Mateo 6:7-8

“Y al orar no uséis vanas repeticiones, como los gentiles, que piensan que por su palabrería serán oídos. No os hagáis, pues, semejantes a ellos, porque vuestro Padre sabe de qué cosas tenéis necesidad antes que vosotros le pidáis.”

En este texto Jesús está enseñándoles a sus discípulos a orar. Es decir, les explica la manera correcta de comunicarse con Dios, pues la oración es la forma que tenemos para establecer un medio de comunicación con el Padre.

Algo que llama la atención de lo que Él explica, es el texto “no usen vanas repeticiones, porque hay quienes piensan que estas son escuchadas por Dios”. Esto, quizás puede parecer que contradice la parábola de Jesús de la viuda insistente, pero, no. Una cosa en insistir al Padre en oración a causa de una petición, y otra muy distinta es caer en las vanas repeticiones. 

La razón de ello, es que quienes emplean las vanas repeticiones, ponen su confianza en que si repiten constantemente las mismas frases, Dios les escuchará. No obstante, esto es falso, pues Dios no nos escucha por las frases que utilicemos al orar, sino a causa de su amor y nos responde a causa de su misericordia y de nuestra fe.

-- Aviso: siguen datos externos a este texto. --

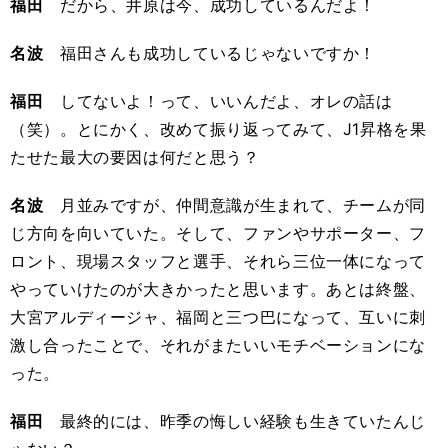
福田
だから、井原は今、成功しているんだよ！
名波
福田さんも成功しているじゃないですか！
福田
してないよ！って、いいんだよ、オレの話は
（笑）。とにかく、改めて振り返ってみて、J1昇格を果
たせた最大の要因は何だと思う？
名波
月並みですが、仲間意識が生まれて、チームが同
じ方向を向いていた。そして、ファンやサポーター、フ
ロント、現場スタッフと選手、それら三位一体になって
やっていけたのが大きかったと思います。あとは終盤、
大宮アルディージャ、福岡と三つ巴になって、互いに刺
激し合ったことで、それがまたいいモチベーションにな
った。
福田
最終的には、昨季の悔しい経験も生きていたんじ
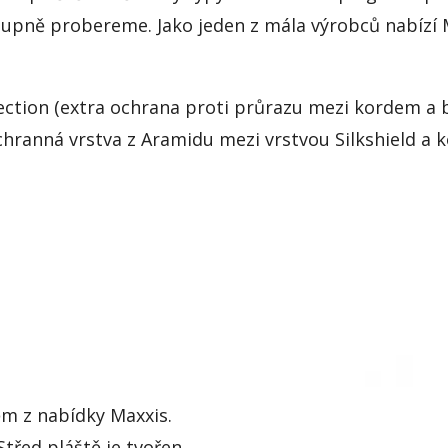
tupně probereme. Jako jeden z mála výrobců nabízí M
ection (extra ochrana proti průrazu mezi kordem a b
ochranná vrstva z Aramidu mezi vrstvou Silkshield a
m z nabídky Maxxis.
třed pláště je tvořen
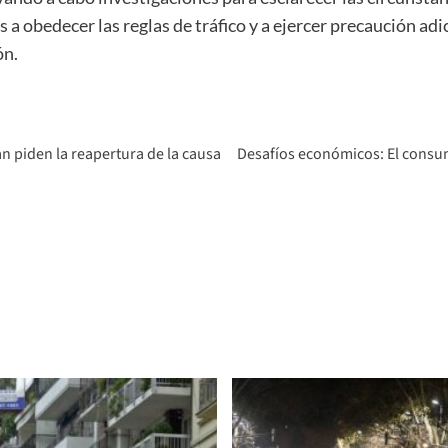
 a obedecer las reglas de tráfico y a ejercer precaución adic
ón.
n piden la reapertura de la causa
Desafíos económicos: El consum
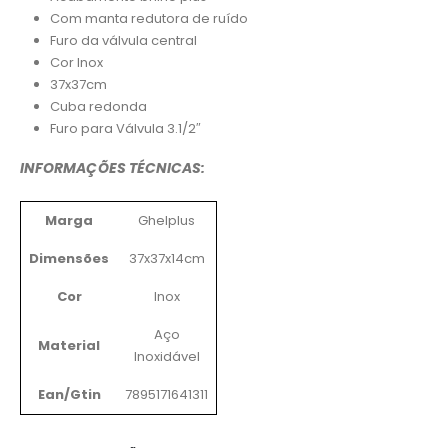
Com manta redutora de ruído
Furo da válvula central
Cor Inox
37x37cm
Cuba redonda
Furo para Válvula 3.1/2″
INFORMAÇÕES TÉCNICAS:
Marga
Ghelplus
Dimensões
37x37x14cm
Cor
Inox
Aço
Material
Inoxidável
Ean/Gtin
7895171641311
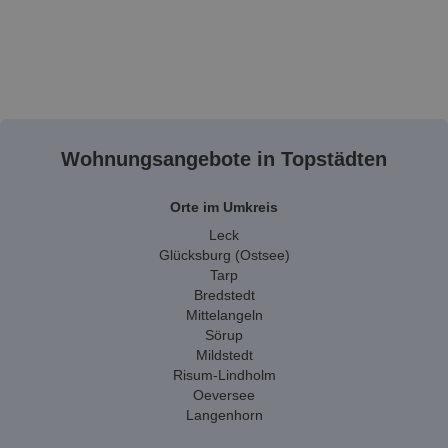
Wohnungsangebote in Topstädten
Orte im Umkreis
Leck
Glücksburg (Ostsee)
Tarp
Bredstedt
Mittelangeln
Sörup
Mildstedt
Risum-Lindholm
Oeversee
Langenhorn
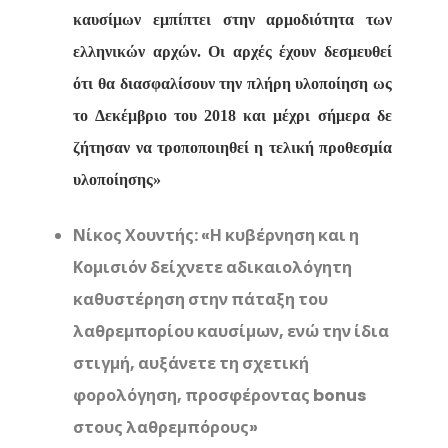
καυσίμων εμπίπτει στην αρμοδιότητα των
ελληνικών αρχών. Οι αρχές έχουν δεσμευθεί
ότι θα διασφαλίσουν την πλήρη υλοποίηση ως
το Δεκέμβριο του 2018 και μέχρι σήμερα δε
ζήτησαν να τροποποιηθεί η τελική προθεσμία
υλοποίησης»
Νίκος Χουντής: «Η κυβέρνηση και η
Κομισιόν δείχνετε αδικαιολόγητη
καθυστέρηση στην πάταξη του
λαθρεμπορίου καυσίμων, ενώ την ίδια
στιγμή, αυξάνετε τη σχετική
φορολόγηση, προσφέροντας
bonus
στους λαθρεμπόρους»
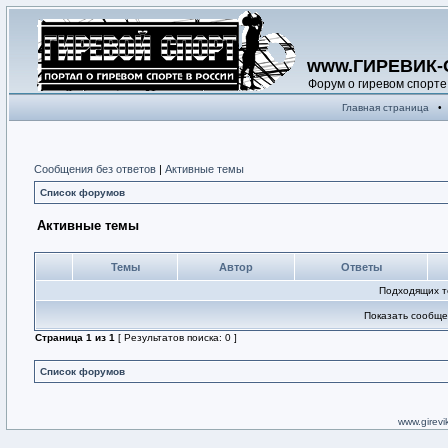
www.ГИРЕВИК-
Форум о гиревом спорте
Главная страница
•
Сообщения без ответов
|
Активные темы
Список форумов
Активные темы
Темы
Автор
Ответы
Подходящих т
Показать сообще
Страница
1
из
1
[ Результатов поиска: 0 ]
Список форумов
www.girevik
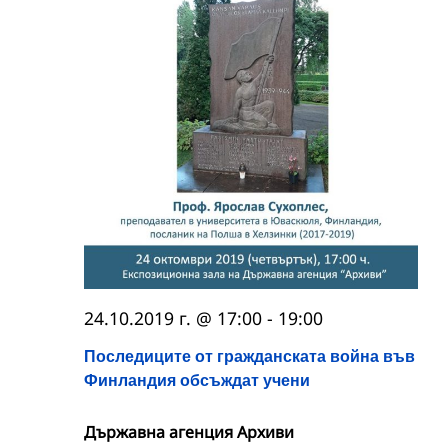
24.10.2019 г. @ 17:00
-
19:00
Последиците от гражданската война във
Финландия обсъждат учени
Държавна агенция Архиви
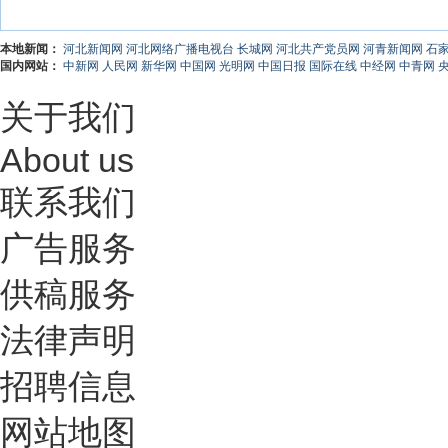
本地新闻：
河北新闻网
河北网络广播电视台
长城网
河北共产党员网
河青新闻网
石
国内网站：
中新网
人民网
新华网
中国网
光明网
中国日报
国际在线
中经网
中青网
关于我们
About us
联系我们
广告服务
供稿服务
法律声明
招聘信息
网站地图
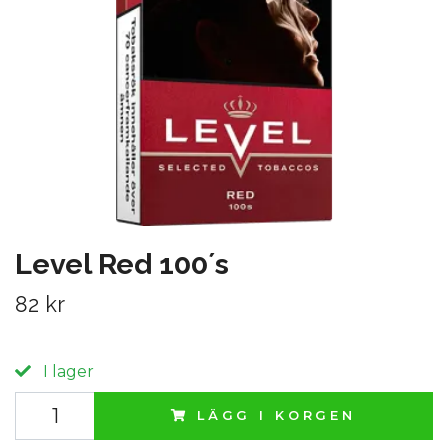
Level Red 100´s
82 kr
I lager
LÄGG I KORGEN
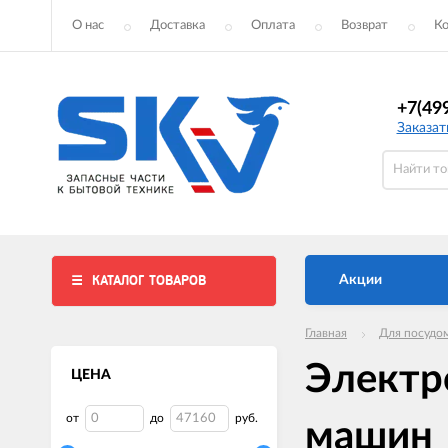
О нас
Доставка
Оплата
Возврат
К
+7(49
Заказат
КАТАЛОГ ТОВАРОВ
Акции
Главная
Для посудо
Электр
ЦЕНА
от
до
руб.
машин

Entonces, no podemos darle más importancia a la forma, antes que a la función. La función de la oración es comunicarnos con Dios, presentarnos ante su presencia abriendo nuestro corazón y expresarles nuestros sentimientos y necesidades, para esperar de Él una respuesta.

Esta comunicación se da a base de la fe y la confianza que desarrollamos mediante la comunión constante con Dios, no a base de las muchas palabras que uses, ni de lo “pulida” que sea tu oración. Dios quiere que tú hables con Él y que puedas manifestar tu necesidad ante su presencia, presentándote tal y como eres. No importa si no sabes orar mucho o si de tu léxico es abundante, pues Dios verá tu corazón.

Recuerda que cuando te acercas a la presencia de Dios, Él está al pendiente y mirando primeramente la actitud con la que vienes. Si vienes con un corazón lleno de fe y confianza, y dispuesto a entregarte para dejarle a Él obrar en tu favor, entonces se agradará.

Toma en cuenta que en este mismo versículo, más adelante, indica lo siguiente: “porque vuestro Padre sabe de qué cosas tenéis necesidad, antes que vosotros le pidáis.” Esto es algo que debería de alegrarnos, saber que Dios tiene cuidado de nuestras necesidades. 

Entonces, cuando nos acercamos ante la presencia de Dios, Él ya sabe lo que necesitamos y esto debería de aumentar nuestra confianza de poder acercarnos y hablar libremente con nuestro Padre. Igualmente, debes recordar que Dios también sabe lo que es mejor para nosotros. Por ello, pese a que uses las palabras más refinadas mientras oras, si lo que pides no está en su propósito, igual no lo concederá.

Aun así, acercarte libremente al trono de la gracia a exponer tus necesidades ante Dios, es una demostración de nuestra confianza y fe en Él. Por ello, la invitación hoy queda abierta, a que abras tu corazón y te expreses libremente ante tu Padre celestial.

¡Clama hoy a Dios como un niño pequeño, que el camino hoy sigue abierto para oírte!